Lahore Race Club
- Interactive map of Lahore Race Club
- Location: Lahore, Punjab, Pakistan
- Coordinates: 31°26′20″N 74°19′58″E﻿ / ﻿31.43889°N 74.33278°E
- Date opened: 1924
- Race type: Horse racing
- Course type: Grass

= Lahore Race Club =

Horse racing venue in Lahore, Punjab, Pakistan

Lahore Race Club, in Lahore, Punjab, Pakistan, is a horse racing club established in 1924 when Lahore was part of the Punjab Province of British India.

==History==
The club is registered as a company. Some veterans claim that it dates from 1874, and although horse races were organized in Lahore during that period, but the formal record of the present club does not go back so far. It was incorporated on 18 January 1924.

The club's racecourse was initially at Jail Road, Lahore, the current site of Jilani Park.

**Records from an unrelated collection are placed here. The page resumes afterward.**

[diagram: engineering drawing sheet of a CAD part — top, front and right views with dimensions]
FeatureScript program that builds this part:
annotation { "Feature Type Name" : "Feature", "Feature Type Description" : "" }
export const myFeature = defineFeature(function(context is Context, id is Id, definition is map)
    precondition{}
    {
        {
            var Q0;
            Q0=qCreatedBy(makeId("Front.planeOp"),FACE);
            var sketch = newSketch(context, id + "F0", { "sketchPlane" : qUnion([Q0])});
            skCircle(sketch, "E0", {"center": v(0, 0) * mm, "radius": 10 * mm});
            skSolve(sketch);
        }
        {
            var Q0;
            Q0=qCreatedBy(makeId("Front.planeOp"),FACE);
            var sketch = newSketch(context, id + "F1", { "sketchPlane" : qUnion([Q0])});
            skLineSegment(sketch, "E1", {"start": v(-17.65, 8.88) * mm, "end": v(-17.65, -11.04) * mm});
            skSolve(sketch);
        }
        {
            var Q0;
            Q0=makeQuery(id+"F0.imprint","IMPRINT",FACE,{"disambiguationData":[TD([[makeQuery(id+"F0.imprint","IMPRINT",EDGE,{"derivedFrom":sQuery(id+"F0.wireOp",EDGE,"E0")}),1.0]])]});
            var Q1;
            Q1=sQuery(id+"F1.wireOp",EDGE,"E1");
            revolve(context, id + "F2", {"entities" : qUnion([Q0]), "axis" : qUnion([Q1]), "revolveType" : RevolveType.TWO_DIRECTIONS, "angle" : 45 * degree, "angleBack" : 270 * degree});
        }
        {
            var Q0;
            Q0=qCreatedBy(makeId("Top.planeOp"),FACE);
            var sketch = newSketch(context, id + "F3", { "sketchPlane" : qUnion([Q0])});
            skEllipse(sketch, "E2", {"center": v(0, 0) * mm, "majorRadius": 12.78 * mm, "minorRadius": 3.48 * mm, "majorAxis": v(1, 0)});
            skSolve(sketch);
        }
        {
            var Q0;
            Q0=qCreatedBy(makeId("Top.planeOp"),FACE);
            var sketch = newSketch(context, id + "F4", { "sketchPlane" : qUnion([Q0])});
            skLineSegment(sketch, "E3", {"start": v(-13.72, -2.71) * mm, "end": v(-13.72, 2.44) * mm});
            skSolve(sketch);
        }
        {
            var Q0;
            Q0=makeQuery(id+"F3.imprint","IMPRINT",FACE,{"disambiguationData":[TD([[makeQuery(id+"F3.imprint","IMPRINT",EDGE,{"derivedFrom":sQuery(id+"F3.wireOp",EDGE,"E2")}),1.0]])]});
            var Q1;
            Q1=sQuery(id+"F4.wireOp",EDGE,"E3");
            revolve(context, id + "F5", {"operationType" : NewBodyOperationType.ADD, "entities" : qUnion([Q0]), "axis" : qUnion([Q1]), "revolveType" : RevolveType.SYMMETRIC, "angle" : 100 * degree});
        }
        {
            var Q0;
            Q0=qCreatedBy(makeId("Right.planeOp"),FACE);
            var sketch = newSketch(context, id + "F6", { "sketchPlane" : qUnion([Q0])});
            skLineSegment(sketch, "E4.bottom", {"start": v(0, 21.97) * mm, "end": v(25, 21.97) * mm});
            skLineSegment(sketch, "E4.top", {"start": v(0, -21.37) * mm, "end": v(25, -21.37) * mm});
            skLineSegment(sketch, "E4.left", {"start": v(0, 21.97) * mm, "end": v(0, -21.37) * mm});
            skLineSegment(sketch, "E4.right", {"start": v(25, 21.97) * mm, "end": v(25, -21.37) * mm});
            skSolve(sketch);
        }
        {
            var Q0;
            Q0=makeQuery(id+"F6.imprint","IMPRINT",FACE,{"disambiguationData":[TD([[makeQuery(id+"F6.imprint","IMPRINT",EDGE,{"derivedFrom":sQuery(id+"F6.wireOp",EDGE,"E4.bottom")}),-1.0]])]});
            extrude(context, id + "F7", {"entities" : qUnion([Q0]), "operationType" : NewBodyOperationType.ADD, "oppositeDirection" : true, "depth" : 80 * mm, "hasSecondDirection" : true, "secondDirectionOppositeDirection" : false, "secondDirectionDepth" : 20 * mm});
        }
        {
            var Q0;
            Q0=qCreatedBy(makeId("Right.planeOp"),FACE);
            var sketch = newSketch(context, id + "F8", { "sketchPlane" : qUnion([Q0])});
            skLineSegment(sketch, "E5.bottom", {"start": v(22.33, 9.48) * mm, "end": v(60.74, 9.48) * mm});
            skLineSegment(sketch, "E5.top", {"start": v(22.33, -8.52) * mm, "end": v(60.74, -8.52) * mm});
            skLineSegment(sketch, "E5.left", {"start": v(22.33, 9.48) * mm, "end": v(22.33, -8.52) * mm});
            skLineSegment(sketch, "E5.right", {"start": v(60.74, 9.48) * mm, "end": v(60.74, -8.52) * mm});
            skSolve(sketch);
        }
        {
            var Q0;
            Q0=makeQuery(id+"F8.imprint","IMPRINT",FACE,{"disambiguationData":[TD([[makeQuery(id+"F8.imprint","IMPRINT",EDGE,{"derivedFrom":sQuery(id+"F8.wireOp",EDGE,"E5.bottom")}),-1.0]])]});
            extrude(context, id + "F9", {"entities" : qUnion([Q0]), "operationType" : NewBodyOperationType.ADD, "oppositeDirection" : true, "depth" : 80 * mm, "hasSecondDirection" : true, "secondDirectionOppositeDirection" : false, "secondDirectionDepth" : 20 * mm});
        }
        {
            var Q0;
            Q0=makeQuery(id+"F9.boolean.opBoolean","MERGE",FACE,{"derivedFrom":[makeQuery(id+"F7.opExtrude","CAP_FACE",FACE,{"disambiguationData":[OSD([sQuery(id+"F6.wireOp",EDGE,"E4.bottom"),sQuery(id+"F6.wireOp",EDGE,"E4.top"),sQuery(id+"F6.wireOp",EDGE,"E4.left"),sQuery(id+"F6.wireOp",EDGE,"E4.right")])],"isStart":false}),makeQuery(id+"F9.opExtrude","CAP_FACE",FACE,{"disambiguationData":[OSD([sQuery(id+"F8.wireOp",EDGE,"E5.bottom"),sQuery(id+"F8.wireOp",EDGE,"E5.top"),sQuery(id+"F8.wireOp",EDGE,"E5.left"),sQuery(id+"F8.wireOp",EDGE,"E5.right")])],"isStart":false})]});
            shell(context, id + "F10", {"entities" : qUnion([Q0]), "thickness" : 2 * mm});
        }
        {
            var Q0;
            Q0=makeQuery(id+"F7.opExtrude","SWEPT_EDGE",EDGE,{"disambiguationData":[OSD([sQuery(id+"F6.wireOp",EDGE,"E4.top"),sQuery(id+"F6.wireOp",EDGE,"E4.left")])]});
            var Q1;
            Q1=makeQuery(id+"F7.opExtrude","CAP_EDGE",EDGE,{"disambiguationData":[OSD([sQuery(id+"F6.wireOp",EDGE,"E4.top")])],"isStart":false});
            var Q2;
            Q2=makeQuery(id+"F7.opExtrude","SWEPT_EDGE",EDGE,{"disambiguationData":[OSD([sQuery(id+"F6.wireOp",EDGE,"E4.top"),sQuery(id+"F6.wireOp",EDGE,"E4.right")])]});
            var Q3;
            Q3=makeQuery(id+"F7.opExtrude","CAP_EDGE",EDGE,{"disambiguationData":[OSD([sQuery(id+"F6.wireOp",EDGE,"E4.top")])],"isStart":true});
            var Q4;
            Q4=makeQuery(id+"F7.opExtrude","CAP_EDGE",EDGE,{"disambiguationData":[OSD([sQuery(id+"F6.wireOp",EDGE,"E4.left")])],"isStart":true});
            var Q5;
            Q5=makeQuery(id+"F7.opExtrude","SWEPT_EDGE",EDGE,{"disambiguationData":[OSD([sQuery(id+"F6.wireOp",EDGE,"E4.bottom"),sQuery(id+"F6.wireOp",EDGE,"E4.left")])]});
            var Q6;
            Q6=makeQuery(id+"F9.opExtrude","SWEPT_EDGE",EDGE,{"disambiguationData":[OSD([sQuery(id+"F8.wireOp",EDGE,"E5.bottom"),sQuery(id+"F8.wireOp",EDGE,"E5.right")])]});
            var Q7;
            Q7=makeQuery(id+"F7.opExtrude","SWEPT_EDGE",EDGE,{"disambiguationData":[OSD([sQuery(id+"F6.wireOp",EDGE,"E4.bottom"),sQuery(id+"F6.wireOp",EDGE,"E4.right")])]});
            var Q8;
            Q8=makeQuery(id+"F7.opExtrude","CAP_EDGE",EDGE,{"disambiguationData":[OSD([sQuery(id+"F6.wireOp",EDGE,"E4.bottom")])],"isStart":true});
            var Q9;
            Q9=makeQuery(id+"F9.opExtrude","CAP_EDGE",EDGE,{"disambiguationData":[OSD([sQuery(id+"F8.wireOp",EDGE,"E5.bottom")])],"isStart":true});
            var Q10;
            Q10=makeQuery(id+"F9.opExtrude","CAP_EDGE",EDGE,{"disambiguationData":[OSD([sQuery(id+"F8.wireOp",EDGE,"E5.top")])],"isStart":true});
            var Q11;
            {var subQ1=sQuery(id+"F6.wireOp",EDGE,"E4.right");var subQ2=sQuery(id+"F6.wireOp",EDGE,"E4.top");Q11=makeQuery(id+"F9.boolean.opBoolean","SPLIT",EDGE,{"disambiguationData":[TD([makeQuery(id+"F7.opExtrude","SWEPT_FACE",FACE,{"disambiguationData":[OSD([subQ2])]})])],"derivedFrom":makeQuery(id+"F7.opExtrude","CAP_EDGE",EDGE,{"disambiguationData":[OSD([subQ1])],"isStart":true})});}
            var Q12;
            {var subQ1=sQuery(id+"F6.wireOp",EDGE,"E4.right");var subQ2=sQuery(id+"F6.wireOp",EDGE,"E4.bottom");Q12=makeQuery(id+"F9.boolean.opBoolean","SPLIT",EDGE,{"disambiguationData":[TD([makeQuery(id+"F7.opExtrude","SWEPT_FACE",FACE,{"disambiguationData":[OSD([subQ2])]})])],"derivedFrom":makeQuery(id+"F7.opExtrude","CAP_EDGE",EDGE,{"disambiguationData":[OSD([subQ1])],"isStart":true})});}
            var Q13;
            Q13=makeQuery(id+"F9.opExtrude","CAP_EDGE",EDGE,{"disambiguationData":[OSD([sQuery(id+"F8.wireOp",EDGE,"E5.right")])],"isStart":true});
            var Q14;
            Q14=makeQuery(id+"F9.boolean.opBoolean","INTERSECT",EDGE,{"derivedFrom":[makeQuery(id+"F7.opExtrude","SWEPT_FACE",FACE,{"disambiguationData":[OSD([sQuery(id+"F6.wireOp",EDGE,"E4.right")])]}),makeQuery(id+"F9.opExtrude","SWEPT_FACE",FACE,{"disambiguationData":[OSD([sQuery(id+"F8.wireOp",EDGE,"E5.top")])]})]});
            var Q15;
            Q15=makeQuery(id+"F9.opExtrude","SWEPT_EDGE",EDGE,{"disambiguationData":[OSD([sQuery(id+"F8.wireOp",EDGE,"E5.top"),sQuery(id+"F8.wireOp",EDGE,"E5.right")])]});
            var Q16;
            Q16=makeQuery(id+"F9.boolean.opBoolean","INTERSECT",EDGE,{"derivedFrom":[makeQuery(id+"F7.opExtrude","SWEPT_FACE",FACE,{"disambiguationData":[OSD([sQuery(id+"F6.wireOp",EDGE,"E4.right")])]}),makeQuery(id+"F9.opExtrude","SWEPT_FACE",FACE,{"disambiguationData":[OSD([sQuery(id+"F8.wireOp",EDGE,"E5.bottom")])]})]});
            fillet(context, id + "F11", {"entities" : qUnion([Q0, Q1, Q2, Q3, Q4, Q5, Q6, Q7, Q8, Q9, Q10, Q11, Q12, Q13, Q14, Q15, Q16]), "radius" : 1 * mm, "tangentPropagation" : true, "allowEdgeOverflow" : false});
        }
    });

In 1976, Zulfikar Ali Bhutto's government asked the club to move its races away from the Jail Road course, but it remained there until 1980, when it was compelled to leave.

Races were not held for about fifteen months, but in September 1981 the club reinstated its racing programme on a new course at Kot Lakhpat which has a length of 2,254 metres. Since then, it has gained in strength and now organizes, among other races, the Pakistan Derby.

In June 2005, the club hosted Pakistan's first evening horse race under floodlights. The opening ceremony was attended by Pervez Musharraf, President of Pakistan, and Mohammed bin Rashid Al Maktoum, crown prince of Dubai, who had financed the night-racing project, the cost of which was some Rs 30 million.